• DIRECTIONS
A. Reproduce the part of the notice of amendment that opens with the words containing "We, HWR SERVICES" and closes with "Memorandum of Association.".
B. List each part of the address that the notice of amendment gives for HWR Services Limited.
C. Write the next part of the Salix Pharmaceuticals notice of amendment, starting after its last heading.

=== DOCUMENT PASSAGE ===

1
                                                                   EXHIBIT 3.1.1

                 INTERNATIONAL BUSINESS COMPANIES ACT, CAP 291
                                 SECTION 16(2)

                             NOTICE OF AMENDMENT OF
                     MEMORANDUM AND ARTICLES OF ASSOCIATION



TO:     REGISTRAR OF COMPANIES

RE:     SALIX PHARMACEUTICALS, LTD.
        IBC NO 103705

- --------------------------------------------------------------------------------

We, HWR SERVICES LIMITED of Craigmuir Chambers, Road town, Tortola, British 
Virgin Islands, Registered Agent of the above Company, hereby certify that the 
document annexed hereto is a true extract of the minutes of a meeting of 
directors held on 6th November, 1998 amending the Memorandum of Association.


Dated this 11th day of November, 1998



/s/ illegible
- -------------------------------------
HWR SERVICES LIMITED
Registered Agent
   2
                          SALIX PHARMACEUTICALS, LTD.
                                (The "Company")
                      (An International Business Company)

=== INFORMATION GIVEN ===

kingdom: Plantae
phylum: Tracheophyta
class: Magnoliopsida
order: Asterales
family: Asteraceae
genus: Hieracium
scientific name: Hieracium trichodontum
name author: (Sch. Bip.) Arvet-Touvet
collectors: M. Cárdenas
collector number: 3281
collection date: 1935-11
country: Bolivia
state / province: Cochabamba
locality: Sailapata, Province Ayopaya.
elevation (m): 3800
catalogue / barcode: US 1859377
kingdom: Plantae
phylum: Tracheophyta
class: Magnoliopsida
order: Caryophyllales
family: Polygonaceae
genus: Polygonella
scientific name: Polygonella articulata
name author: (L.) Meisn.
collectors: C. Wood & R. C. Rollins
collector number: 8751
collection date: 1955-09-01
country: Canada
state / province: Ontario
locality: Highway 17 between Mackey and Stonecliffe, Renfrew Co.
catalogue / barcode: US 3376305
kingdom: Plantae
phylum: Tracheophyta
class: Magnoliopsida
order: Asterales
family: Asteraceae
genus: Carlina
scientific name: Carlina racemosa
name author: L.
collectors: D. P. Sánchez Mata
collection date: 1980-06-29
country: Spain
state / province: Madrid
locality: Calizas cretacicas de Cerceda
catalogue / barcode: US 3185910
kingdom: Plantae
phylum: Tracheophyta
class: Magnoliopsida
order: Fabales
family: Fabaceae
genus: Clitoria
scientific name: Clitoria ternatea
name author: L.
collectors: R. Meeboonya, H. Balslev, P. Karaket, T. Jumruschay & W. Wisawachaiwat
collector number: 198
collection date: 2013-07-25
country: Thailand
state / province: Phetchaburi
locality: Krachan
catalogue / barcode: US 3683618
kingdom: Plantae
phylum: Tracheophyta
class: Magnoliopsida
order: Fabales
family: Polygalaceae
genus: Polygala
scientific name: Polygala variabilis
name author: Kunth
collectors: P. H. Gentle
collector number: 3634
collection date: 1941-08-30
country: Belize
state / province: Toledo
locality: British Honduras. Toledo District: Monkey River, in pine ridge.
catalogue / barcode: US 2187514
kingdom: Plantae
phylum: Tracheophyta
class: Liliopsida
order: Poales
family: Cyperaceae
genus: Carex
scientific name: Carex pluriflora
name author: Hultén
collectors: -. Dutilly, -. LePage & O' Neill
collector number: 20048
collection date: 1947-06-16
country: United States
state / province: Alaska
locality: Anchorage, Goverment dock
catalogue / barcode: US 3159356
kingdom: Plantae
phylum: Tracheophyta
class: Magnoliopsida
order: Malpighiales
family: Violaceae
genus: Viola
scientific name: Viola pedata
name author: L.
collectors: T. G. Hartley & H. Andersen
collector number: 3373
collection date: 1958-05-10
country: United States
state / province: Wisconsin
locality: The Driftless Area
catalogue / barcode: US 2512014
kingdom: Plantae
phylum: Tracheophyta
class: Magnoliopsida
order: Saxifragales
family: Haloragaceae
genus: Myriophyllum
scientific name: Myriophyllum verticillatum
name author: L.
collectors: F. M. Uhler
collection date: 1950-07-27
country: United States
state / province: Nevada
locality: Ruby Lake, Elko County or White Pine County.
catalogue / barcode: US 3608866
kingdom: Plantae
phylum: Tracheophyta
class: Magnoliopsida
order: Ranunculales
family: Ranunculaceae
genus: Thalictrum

===

• YOUR RESPONSES
A.
We, HWR SERVICES LIMITED of Craigmuir Chambers, Road town, Tortola, British 
Virgin Islands, Registered Agent of the above Company, hereby certify that the 
document annexed hereto is a true extract of the minutes of a meeting of 
directors held on 6th November, 1998 amending the Memorandum of Association.

B.
Craigmuir Chambers
Road town
Tortola
British Virgin Islands

C.
TRUE EXTRACT OF THE MINUTES OF A MEETING OF THE DIRECTORS OF THE COMPANY HELD ON
6TH NOVEMBER, 1998


          RESOLVED: That Clause 7 of the Company's Memorandum of Association be
deleted in its entirety and replaced with the following:

        "CLASSES, NUMBER AND PAR VALUE OF SHARES

        7. The Company is authorized to issue two classes of shares, designated
        "Preferred Stock" and "Common Stock", respectively. The total number of
        shares which the Company shall have authority to issue is Forty-Five
        Million (45,000,000), none of which has any par value. The number of
        shares of Preferred Stock authorized to be issued is Five Million
        (5,000,000), and the number of shares of Common Stock authorized to be
        issued is Forty Million (40,000,000). The Preferred Stock may be issued
        from time to time in series. The first series shall be designated Series
        A Preferred Stock (the "Series A Preferred") and shall consist of One
        Hundred Fifteen Thousand (115,000) shares with the rights, preferences,
        privileges and restrictions set forth in Clause 8. The second series
        shall be designated Series B Preferred Stock (the "Series B Preferred")
        and shall consist of One Hundred Twenty-Six Thousand Four Hundred
        Forty-Five (126,445) shares with the rights, preferences, privileges and
        restrictions set forth in Clause 8. The third series shall be designated
        Series C Preferred Stock (the "Series C Preferred") and shall consist of
        Five Hundred Thousand (500,000) shares with the rights, preferences,
        privileges and restrictions set forth in Clause 8. Any remaining shares
        of Preferred Stock may be issued from time to time in one or more
        series. The Board of Directors of the Company is authorized to determine
        or alter the rights, preferences, privileges and restrictions granted to
        or imposed upon any wholly unissued series of Preferred Stock, and
        within the limitations and restrictions stated in any resolution or
        resolutions of the Board originally fixing the number of shares
        constituting any series, to increase or decrease (but not below the
        number of shares of any such series then outstanding) the number of
        shares of any such series subsequent to the issue of shares of that
        series, to determine the designation of any series and to fix the number
        of shares of any series."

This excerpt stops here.